Der Lyriker und Grafiker Andreas Reimann hat am 21. Januar den Lessingpreis 2023 des Freistaates Sachsen erhalten. Der mit 20.000 Euro dotierte Preis wird alle zwei Jahre vergeben.
Andreas Reimann
Andreas Reimann ist ein Dichter, der sich nie an die Rockschöße der Macht gehängt hat, einer, der auch heute kein goldenes Löffelchen auf der Zunge trägt, um Originelles oder Gefälliges zu flüstern. Zwei Jahre war er weggesperrt wegen »staatsfeindlicher Hetze«, auch später war das Land Liliput der Ansicht, es könne einen Dichter zum Schweigen bringen, indem man ihn nicht druckt. Trotz allem – oder gerade deshalb – hat Andreas Reimann ein unfassbar umfangreiches, vielgestaltiges, streitbares und formal immer wieder überraschendes poetisches Werk geschaffen – mit einer ganz eigenen und unverwechselbaren Stimme. Und da sind noch seine zärtlichen und aufbegehrenden Lieder, die er für Chanson-Interpreten wie Stephan Krawczyk, Detlef Hörold oder Hubertus Schmidt und die Rockgruppe Lift geschrieben hat.

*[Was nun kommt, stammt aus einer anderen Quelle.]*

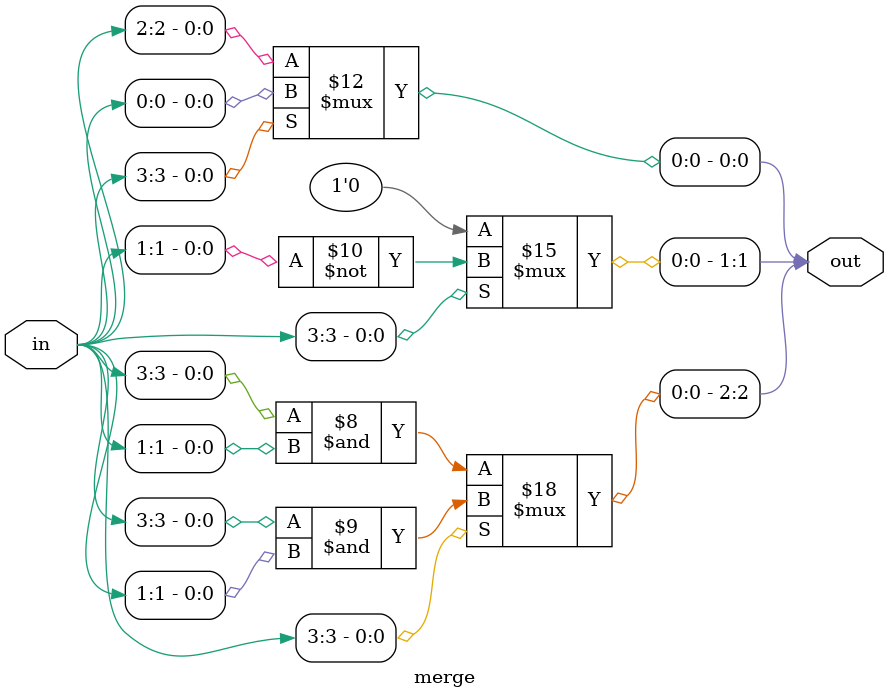
<source format=sv>
/*
 * Copyright © 2019-2023 Yuhui Gao, Lesley Shannon
 *
 * Licensed under the Apache License, Version 2.0 (the "License");
 * you may not use this file except in compliance with the License.
 * You may obtain a copy of the License at
 *
 * http://www.apache.org/licenses/LICENSE-2.0
 *
 * Unless required by applicable law or agreed to in writing, software
 * distributed under the License is distributed on an "AS IS" BASIS,
 * WITHOUT WARRANTIES OR CONDITIONS OF ANY KIND, either express or implied.
 * See the License for the specific language governing permissions and
 * limitations under the License.
 *
 * Initial code developed under the supervision of Dr. Lesley Shannon,
 * Reconfigurable Computing Lab, Simon Fraser University.
 *
 * Author(s):
 *             Yuhui Gao <yuhuig@sfu.ca>
 */

module clz_tree (
    input logic [63:0] clz_input,
    output logic [5:0] clz
);
    logic [63:0] encoded_input;
    logic [6:0] clz_plus1;

    // encode the input
    generate begin
        for (genvar i = 0; i < 32; i++) begin
            encode enc (clz_input[2*i+1:2*i], encoded_input[2*i+1:2*i]);
        end
    end endgenerate

    // compress 2 -> 3
    logic [16*3-1:0] compressed_3bit_vector; // 16 3-bit vector
    generate begin
        for (genvar i = 0; i < 16; i++) begin
            merge #(.N(2)) merge_2to3(encoded_input[i*4+3:i*4], compressed_3bit_vector[i*3+2:i*3]);
        end
    end endgenerate

    // compress 3 -> 4
    logic [8*4-1:0] compressed_4bit_vector; // 8 4-bit vector
    generate begin
        for (genvar i = 0; i < 8; i++) begin
            merge #(.N(3)) merge_3to4 (compressed_3bit_vector[i*6+5:i*6], compressed_4bit_vector[i*4+3:i*4]);
        end
    end endgenerate

    // compress 4 -> 5
    logic [4*5-1:0] compressed_5bit_vector; // 4 5-bit vector
    generate begin
        for (genvar i = 0; i < 4; i++) begin
            merge #(.N(4)) merge_4to5 (compressed_4bit_vector[i*8+7:i*8], compressed_5bit_vector[i*5+4:i*5]);
        end
    end endgenerate

    // compress 5 -> 6
    logic [2*6-1:0] compressed_6bit_vector; // 2 6-bit vector
    generate begin
        for (genvar i = 0; i < 2; i++) begin
            merge #(.N(5)) merge_5to6 (compressed_5bit_vector[i*10+9:i*10], compressed_6bit_vector[i*6+5:i*6]);
        end
    end endgenerate

    // final 2x1 compression
    merge #(.N(6)) merge_6to7 (compressed_6bit_vector, clz_plus1);
    assign clz = clz_plus1[5:0];

endmodule


module encode(
    input logic [1:0] in,
    output logic [1:0] out
);

    always_comb begin
        case(in)
            2'b00: out = 2'b10;
            2'b01: out = 2'b01;
            default: out = 2'b00;
        endcase
    end
endmodule

module merge
#(
    parameter N = 2,
    parameter WO = N + 1
)(
    input logic [2*N-1:0] in,
    output logic [WO-1:0] out
);

    always_comb begin
        if (in[2*N-1] == 1'b0) begin
            out[WO-1] = in[2*N-1] & in[N-1]; //can be optimized?
            out[WO-2] = 1'b0;
            out[WO-3:0] = in[2*N-2:N];
        end else begin
            out[WO-1] = in[2*N-1] & in[N-1];
            out[WO-2] = ~in[N-1];
            out[WO-3:0] = in[N-2:0];
        end
    end

endmodule

</source>
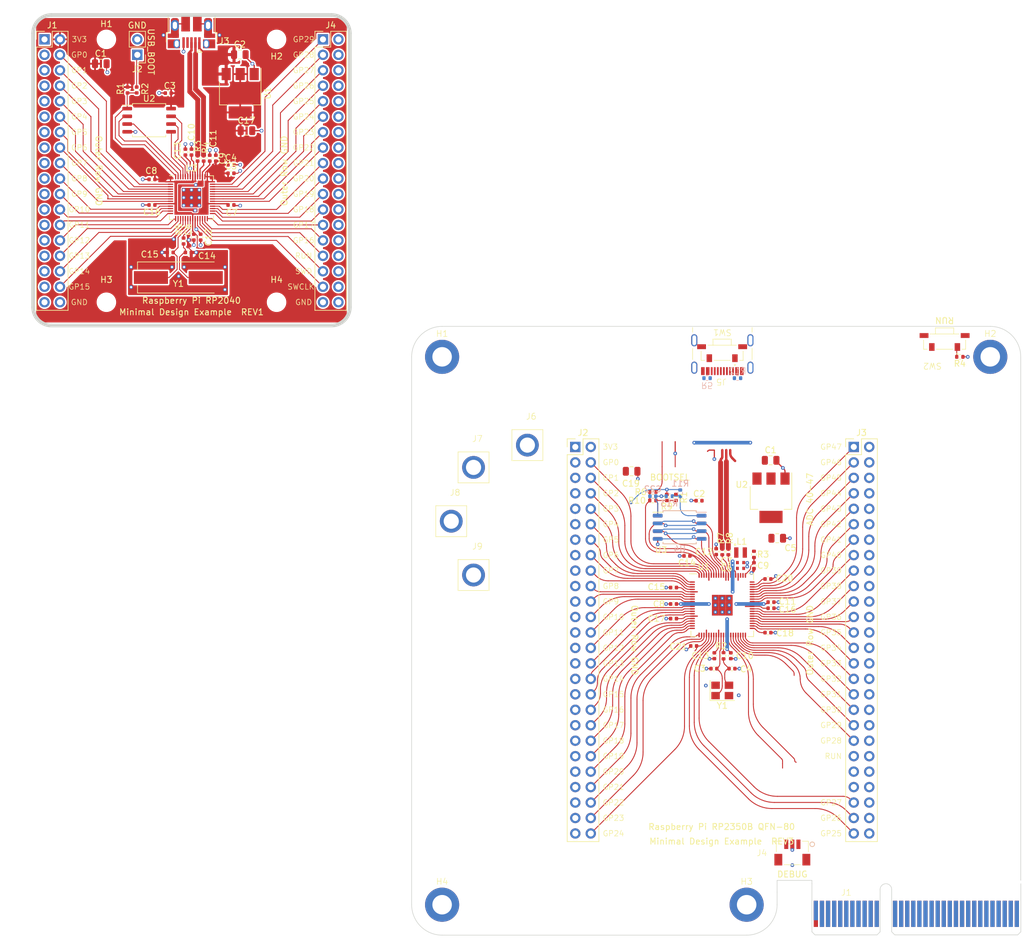
<source format=kicad_pcb>
(kicad_pcb
	(version 20240108)
	(generator "pcbnew")
	(generator_version "8.0")
	(general
		(thickness 1.6)
		(legacy_teardrops no)
	)
	(paper "A4")
	(layers
		(0 "F.Cu" signal)
		(31 "B.Cu" signal)
		(32 "B.Adhes" user "B.Adhesive")
		(33 "F.Adhes" user "F.Adhesive")
		(34 "B.Paste" user)
		(35 "F.Paste" user)
		(36 "B.SilkS" user "B.Silkscreen")
		(37 "F.SilkS" user "F.Silkscreen")
		(38 "B.Mask" user)
		(39 "F.Mask" user)
		(40 "Dwgs.User" user "User.Drawings")
		(41 "Cmts.User" user "User.Comments")
		(42 "Eco1.User" user "User.Eco1")
		(43 "Eco2.User" user "User.Eco2")
		(44 "Edge.Cuts" user)
		(45 "Margin" user)
		(46 "B.CrtYd" user "B.Courtyard")
		(47 "F.CrtYd" user "F.Courtyard")
		(48 "B.Fab" user)
		(49 "F.Fab" user)
		(50 "User.1" user)
		(51 "User.2" user)
		(52 "User.3" user)
		(53 "User.4" user)
		(54 "User.5" user)
		(55 "User.6" user)
		(56 "User.7" user)
		(57 "User.8" user)
		(58 "User.9" user)
	)
	(setup
		(stackup
			(layer "F.SilkS"
				(type "Top Silk Screen")
			)
			(layer "F.Paste"
				(type "Top Solder Paste")
			)
			(layer "F.Mask"
				(type "Top Solder Mask")
				(thickness 0.01)
			)
			(layer "F.Cu"
				(type "copper")
				(thickness 0.035)
			)
			(layer "dielectric 1"
				(type "core")
				(thickness 1.51)
				(material "FR4")
				(epsilon_r 4.5)
				(loss_tangent 0.02)
			)
			(layer "B.Cu"
				(type "copper")
				(thickness 0.035)
			)
			(layer "B.Mask"
				(type "Bottom Solder Mask")
				(thickness 0.01)
			)
			(layer "B.Paste"
				(type "Bottom Solder Paste")
			)
			(layer "B.SilkS"
				(type "Bottom Silk Screen")
			)
			(copper_finish "HAL SnPb")
			(dielectric_constraints no)
			(edge_connector bevelled)
		)
		(pad_to_mask_clearance 0)
		(allow_soldermask_bridges_in_footprints no)
		(grid_origin 132.891 160.76944)
		(pcbplotparams
			(layerselection 0x00010fc_ffffffff)
			(plot_on_all_layers_selection 0x0000000_00000000)
			(disableapertmacros no)
			(usegerberextensions no)
			(usegerberattributes yes)
			(usegerberadvancedattributes yes)
			(creategerberjobfile yes)
			(dashed_line_dash_ratio 12.000000)
			(dashed_line_gap_ratio 3.000000)
			(svgprecision 4)
			(plotframeref no)
			(viasonmask no)
			(mode 1)
			(useauxorigin no)
			(hpglpennumber 1)
			(hpglpenspeed 20)
			(hpglpendiameter 15.000000)
			(pdf_front_fp_property_popups yes)
			(pdf_back_fp_property_popups yes)
			(dxfpolygonmode yes)
			(dxfimperialunits yes)
			(dxfusepcbnewfont yes)
			(psnegative no)
			(psa4output no)
			(plotreference yes)
			(plotvalue yes)
			(plotfptext yes)
			(plotinvisibletext no)
			(sketchpadsonfab no)
			(subtractmaskfromsilk no)
			(outputformat 1)
			(mirror no)
			(drillshape 0)
			(scaleselection 1)
			(outputdirectory "")
		)
	)
	(net 0 "")
	(net 1 "VBUS")
	(net 2 "+3V3")
	(net 3 "GND")
	(net 4 "/RP2350/XIN")
	(net 5 "Net-(C4-Pad1)")
	(net 6 "+1V1")
	(net 7 "/RP2350/VREG_AVDD")
	(net 8 "/RP2350/USB_D-")
	(net 9 "/RP2350/USB_D+")
	(net 10 "/RP2350/GPIO18")
	(net 11 "/RP2350/GPIO15")
	(net 12 "/RP2350/GPIO3")
	(net 13 "/RP2350/GPIO20")
	(net 14 "/RP2350/GPIO6")
	(net 15 "/RP2350/GPIO19")
	(net 16 "/RP2350/GPIO16")
	(net 17 "/RP2350/GPIO9")
	(net 18 "/RP2350/GPIO14")
	(net 19 "/RP2350/GPIO24")
	(net 20 "/RP2350/GPIO10")
	(net 21 "/RP2350/GPIO0")
	(net 22 "/RP2350/GPIO23")
	(net 23 "/RP2350/GPIO12")
	(net 24 "/RP2350/GPIO13")
	(net 25 "/RP2350/GPIO1")
	(net 26 "/RP2350/GPIO2")
	(net 27 "/RP2350/GPIO22")
	(net 28 "/RP2350/GPIO21")
	(net 29 "/RP2350/GPIO4")
	(net 30 "/RP2350/GPIO11")
	(net 31 "/RP2350/GPIO5")
	(net 32 "/RP2350/GPIO8")
	(net 33 "/RP2350/GPIO7")
	(net 34 "/RP2350/GPIO17")
	(net 35 "/RP2350/GPIO26")
	(net 36 "/RP2350/GPIO38")
	(net 37 "/RP2350/GPIO29")
	(net 38 "/RP2350/GPIO39")
	(net 39 "/RP2350/GPIO31")
	(net 40 "/RP2350/GPIO43_ADC3")
	(net 41 "/RP2350/GPIO27")
	(net 42 "/RP2350/GPIO35")
	(net 43 "/RP2350/GPIO33")
	(net 44 "/RP2350/GPIO42_ADC2")
	(net 45 "/RP2350/SWD")
	(net 46 "/RP2350/GPIO32")
	(net 47 "/RP2350/GPIO44_ADC4")
	(net 48 "/RP2350/GPIO45_ADC5")
	(net 49 "/RP2350/RUN")
	(net 50 "/RP2350/GPIO40_ADC0")
	(net 51 "/RP2350/GPIO37")
	(net 52 "/RP2350/GPIO25")
	(net 53 "/RP2350/SWCLK")
	(net 54 "/RP2350/GPIO36")
	(net 55 "/RP2350/GPIO41_ADC1")
	(net 56 "/RP2350/GPIO28")
	(net 57 "/RP2350/GPIO47_ADC7")
	(net 58 "/RP2350/GPIO30")
	(net 59 "/RP2350/GPIO46_ADC6")
	(net 60 "/RP2350/GPIO34")
	(net 61 "/RP2350/VREG_LX")
	(net 62 "/RP2350/FLASH_SS")
	(net 63 "/RP2350/XOUT")
	(net 64 "Net-(R4-Pad1)")
	(net 65 "/RP2350/QSPI_SS")
	(net 66 "/RP2350/~{USB_BOOT}")
	(net 67 "Net-(U1-USB_DP)")
	(net 68 "Net-(U1-USB_DM)")
	(net 69 "/RP2350/FLASH2_SS")
	(net 70 "/RP2350/QSPI_SD1")
	(net 71 "/RP2350/QSPI_SCLK")
	(net 72 "/RP2350/QSPI_SD2")
	(net 73 "/RP2350/QSPI_SD3")
	(net 74 "/RP2350/QSPI_SD0")
	(net 75 "Net-(J5-CC2)")
	(net 76 "unconnected-(J5-SBU2-PadB8)")
	(net 77 "Net-(J5-CC1)")
	(net 78 "unconnected-(J5-SBU1-PadA8)")
	(net 79 "unconnected-(J3-Pin_43-Pad43)")
	(net 80 "unconnected-(J3-Pin_45-Pad45)")
	(net 81 "unconnected-(J1-GND-PadB3)")
	(net 82 "unconnected-(J1-Audio_In_B-PadB17)")
	(net 83 "unconnected-(J1-USB_5V-PadA12)")
	(net 84 "unconnected-(J1-GND-PadA26)")
	(net 85 "unconnected-(J1-Audio_In_D-PadB21)")
	(net 86 "unconnected-(J1-EURO_GATE-PadA9)")
	(net 87 "unconnected-(J1-GND-PadA21)")
	(net 88 "unconnected-(J1-Audio_In_C-PadB19)")
	(net 89 "unconnected-(J1-GND-PadA19)")
	(net 90 "unconnected-(J1-GND-PadA5)")
	(net 91 "unconnected-(J1-GND-PadB20)")
	(net 92 "unconnected-(J1-+12V-PadA4)")
	(net 93 "unconnected-(J1-GND-PadA23)")
	(net 94 "unconnected-(J1-GND-PadA8)")
	(net 95 "unconnected-(J1-+5V-PadB2)")
	(net 96 "unconnected-(J1--12V-PadA7)")
	(net 97 "unconnected-(J1-Audio_Out_A-PadA14)")
	(net 98 "unconnected-(J1-GND-PadA6)")
	(net 99 "unconnected-(J1-GND-PadB11)")
	(net 100 "unconnected-(J1-GND-PadB18)")
	(net 101 "unconnected-(J1-+12V-PadB4)")
	(net 102 "unconnected-(J1-USB_D--PadA13)")
	(net 103 "unconnected-(J1-GND-PadA3)")
	(net 104 "unconnected-(J1-PRSNT_A-PadA1)")
	(net 105 "unconnected-(J1-+5V-PadA2)")
	(net 106 "unconnected-(J1-GND-PadA17)")
	(net 107 "unconnected-(J1-GND-PadB16)")
	(net 108 "unconnected-(J1-GND-PadB13)")
	(net 109 "unconnected-(J1-GND-PadB6)")
	(net 110 "unconnected-(J1-GND-PadB1)")
	(net 111 "unconnected-(J1-PRSNT_B-PadB31)")
	(net 112 "unconnected-(J1-OUT_GATE-PadB9)")
	(net 113 "unconnected-(J1-GND-PadA11)")
	(net 114 "unconnected-(J1-Audio_Out_C-PadA18)")
	(net 115 "unconnected-(J1-EURO_CV-PadA10)")
	(net 116 "unconnected-(J1-USB_D+-PadB12)")
	(net 117 "unconnected-(J1-Audio_Out_D-PadA20)")
	(net 118 "unconnected-(J1-GND-PadB14)")
	(net 119 "unconnected-(J1-GND-PadB32)")
	(net 120 "unconnected-(J1-GND-PadB26)")
	(net 121 "unconnected-(J1-GND-PadB5)")
	(net 122 "unconnected-(J1-Audio_Out_B-PadA16)")
	(net 123 "unconnected-(J1--12V-PadB7)")
	(net 124 "unconnected-(J1-Audio_In_A-PadB15)")
	(net 125 "unconnected-(J1-OUT_CV-PadB10)")
	(net 126 "unconnected-(J1-GND-PadB8)")
	(net 127 "unconnected-(J1-GND-PadA15)")
	(net 128 "unconnected-(J3-Pin_41-Pad41)")
	(net 129 "unconnected-(J6-Pin_1-Pad1)")
	(footprint "Resistor_SMD:R_0402_1005Metric" (layer "F.Cu") (at 117.488333 94.366667))
	(footprint "Capacitor_SMD:C_0402_1005Metric" (layer "F.Cu") (at 130.483333 121.986667))
	(footprint "AT-Footprints:SW_TL3330AF260QG" (layer "F.Cu") (at 165.391 68.26944 180))
	(footprint "Capacitor_SMD:C_0402_1005Metric" (layer "F.Cu") (at 48.226 39.21944))
	(footprint "Capacitor_SMD:C_0402_1005Metric" (layer "F.Cu") (at 127.513333 121.986667 180))
	(footprint "Capacitor_SMD:C_0402_1005Metric" (layer "F.Cu") (at 120.888333 111.366667 180))
	(footprint "Capacitor_SMD:C_0402_1005Metric" (layer "F.Cu") (at 130.288333 119.866667 -90))
	(footprint "RP2040_minimal:RP2040-QFN-56" (layer "F.Cu") (at 41.741 44.61944))
	(footprint "Capacitor_SMD:C_0402_1005Metric" (layer "F.Cu") (at 124.188333 118.266667 180))
	(footprint "Crystal:Crystal_SMD_3225-4Pin_3.2x2.5mm" (layer "F.Cu") (at 128.888333 125.566667))
	(footprint "MountingHole:MountingHole_3.2mm_M3_DIN965_Pad" (layer "F.Cu") (at 172.891106 70.76944))
	(footprint "AT-Footprints:MOLEX_2171800001 - USB C RA 2.0 RAISED" (layer "F.Cu") (at 128.900833 65.95 180))
	(footprint "RP2350_80QFN_minimal:L_pol_2016" (layer "F.Cu") (at 131.888333 102.916667))
	(footprint "Capacitor_SMD:C_0402_1005Metric" (layer "F.Cu") (at 40.741 37.13444 90))
	(footprint "MountingHole:MountingHole_3.2mm_M3_DIN965_Pad" (layer "F.Cu") (at 82.891106 160.76944))
	(footprint "Capacitor_SMD:C_0402_1005Metric" (layer "F.Cu") (at 35.256 41.61944 180))
	(footprint "Capacitor_SMD:C_0402_1005Metric" (layer "F.Cu") (at 35.256 45.81944 180))
	(footprint "Capacitor_SMD:C_0402_1005Metric" (layer "F.Cu") (at 32.741 26.93444 90))
	(footprint "Capacitor_SMD:C_0402_1005Metric" (layer "F.Cu") (at 120.888333 108.666667 180))
	(footprint "MountingHole:MountingHole_3.2mm_M3_DIN965_Pad" (layer "F.Cu") (at 82.891106 70.76944))
	(footprint "Capacitor_SMD:C_0402_1005Metric" (layer "F.Cu") (at 40.441 51.73444 -90))
	(footprint "Capacitor_SMD:C_0805_2012Metric" (layer "F.Cu") (at 49.6785 21.11944))
	(footprint "AT-Footprints:CONN_BM03B-SRSS-TBLFSN_JST" (layer "F.Cu") (at 140.391 152.26944))
	(footprint "Capacitor_SMD:C_0402_1005Metric" (layer "F.Cu") (at 120.888333 113.766667 180))
	(footprint "Capacitor_SMD:C_0402_1005Metric" (layer "F.Cu") (at 38.256 53.61944 180))
	(footprint "MountingHole:MountingHole_3.2mm_M3_DIN965_Pad" (layer "F.Cu") (at 132.891 160.76944))
	(footprint "Capacitor_SMD:C_0402_1005Metric" (layer "F.Cu") (at 45.741 38.13444 90))
	(footprint "Capacitor_SMD:C_0805_2012Metric" (layer "F.Cu") (at 26.856 22.61944))
	(footprint "Capacitor_SMD:C_0402_1005Metric" (layer "F.Cu") (at 41.226 53.61944))
	(footprint "Capacitor_SMD:C_0402_1005Metric" (layer "F.Cu") (at 136.388333 107.266667))
	(footprint "Capacitor_SMD:C_0402_1005Metric" (layer "F.Cu") (at 136.388333 116.066667))
	(footprint "Capacitor_SMD:C_0805_2012Metric" (layer "F.Cu") (at 136.825833 87.766667))
	(footprint "Capacitor_SMD:C_0402_1005Metric" (layer "F.Cu") (at 48.226 45.81944))
	(footprint "AT-Footprints:SW_TL3330AF260QG" (layer "F.Cu") (at 128.863333 70.105 180))
	(footprint "Resistor_SMD:R_0402_1005Metric" (layer "F.Cu") (at 167.891 70.76944))
	(footprint "Capacitor_SMD:C_0402_1005Metric" (layer "F.Cu") (at 42.741 38.13444 -90))
	(footprint "AT-Footprints:Turret - MILMAX_2501-2-00-80-00-00-07-0" (layer "F.Cu") (at 88.052165 106.608275))
	(footprint "Capacitor_SMD:C_0402_1005Metric" (layer "F.Cu") (at 43.241 51.10444 -90))
	(footprint "MountingHole:MountingHole_2.7mm_M2.5"
		(layer "F.Cu")
		(uuid "6ed47a73-3fb8-4727-a7b8-b912a736d1b6")
		(at 55.711 18.61944)
		(descr "Mounting Hole 2.7mm, no annular, M2.5")
		(tags "mounting hole 2.7mm no annular m2.5")
		(property "Reference" "H2"
			(at 0 2.794 0)
			(layer "F.SilkS")
			(uuid "48c71a32-9a1c-4c04-a2c9-16eec6fcc9db")
			(effects
				(font
					(size 1 1)
					(thickness 0.15)
				)
			)
		)
		(property "Value" "MountingHole"
			(at 0 3.7 0)
			(layer "F.Fab")
			(uuid "e3e0eb1c-64b5-4c95-81e1-0871efb47579")
			(effects
				(font
					(size 1 1)
					(thickness 0.15)
				)
			)
		)
		(property "Footprint" ""
			(at 0 0 0)
			(layer "F.Fab")
			(hide yes)
			(uuid "d1200360-7f64-47b1-aa50-d2e597b4c069")
			(effects
				(font
					(size 1.27 1.27)
					(thickness 0.15)
				)
			)
		)
		(property "Datasheet" ""
			(at 0 0 0)
			(layer "F.Fab")
			(hide yes)
			(uuid "9248f9e9-b5bb-4bc7-8a11-dfd0cdcfe805")
			(effects
				(font
					(size 1.27 1.27)
					(thickness 0.15)
				)
			)
		)
		(property "Description" "Mounting Hole without connection"
			(at 0 0 0)
			(layer "F.Fab")
			(hide yes)
			(uuid "ed052480-3e86-4b63-b1c5-42226b71fe2e")
			(effects
				(font
					(size 1.27 1.27)
					(thickness 0.15)
				)
			)
		)
		(attr exclude_from_pos_files)
		(fp_circle
			(center 0 0)
			(end 2.7 0)
			(stroke
				(width 0.15)
				(type solid)
			
... [700730 chars truncated]
</source>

Bei aller klassischen Strenge verleugnet Reimann nicht ein anderes Erbe – das der lyrischen Moderne. Er weiß Klangmagie ebenso für sich zu nutzen wie die paradoxen Möglichkeiten von Bildern. Und dort, wo ein Gedicht rhetorisch wird und Denkvorgängen folgt, scheint auch zuweilen Brechts dialektischer Sprachwitz durch.
Zum Innehalten und Staunen sind diese Gedichte, sie verführen und beschwören nicht, sondern sie heben den Mantel der Oberflächlichkeit vom Wesen der Dinge. Das ist viel in Zeiten von Beliebigkeit und Eitelkeiten.
»Andreas Reimann bleibt eben ein Dichter, der den Fallstricken jedweder Ideologie entgehen konnte und kann, weil Wahrnehmungswachheit, Kunstbewusstsein und Wahrheitssinn sich stets noch uneinnehmbar für jedwede Interventionsinteressen erweisen. Ein seltener Fall von hochgemuter Lauterkeit« (Dr. Peter Geist in einer Laudatio auf Andreas Reimann zu seinem 70. Geburtstag).
1946 in Leipzig geboren, machte sich Andreas Reimann ab Mitte der 60er Jahre einen Namen als Lyriker. Er studierte, bis zu seiner Exmatrikulation aus politischen Gründen, am Literaturinstitut in Leipzig. Wegen seiner kritischen Haltung wurde er zu zwei Jahren Gefängnis verurteilt und in den folgenden Jahren mit einer Veröffentlichungssperre belegt. Danach angestellt als Transportarbeiter, Brauereihilfsarbeiter, Lohnbuchhalter, in seiner freien Zeit schrieb er fürs Theater und war Texter für Chansoninterpreten und Rockgruppen. Nach 1990 erschienen von ihm wieder mehrere Gedichtbände sowie Sammlungen mit Prosa und Essays.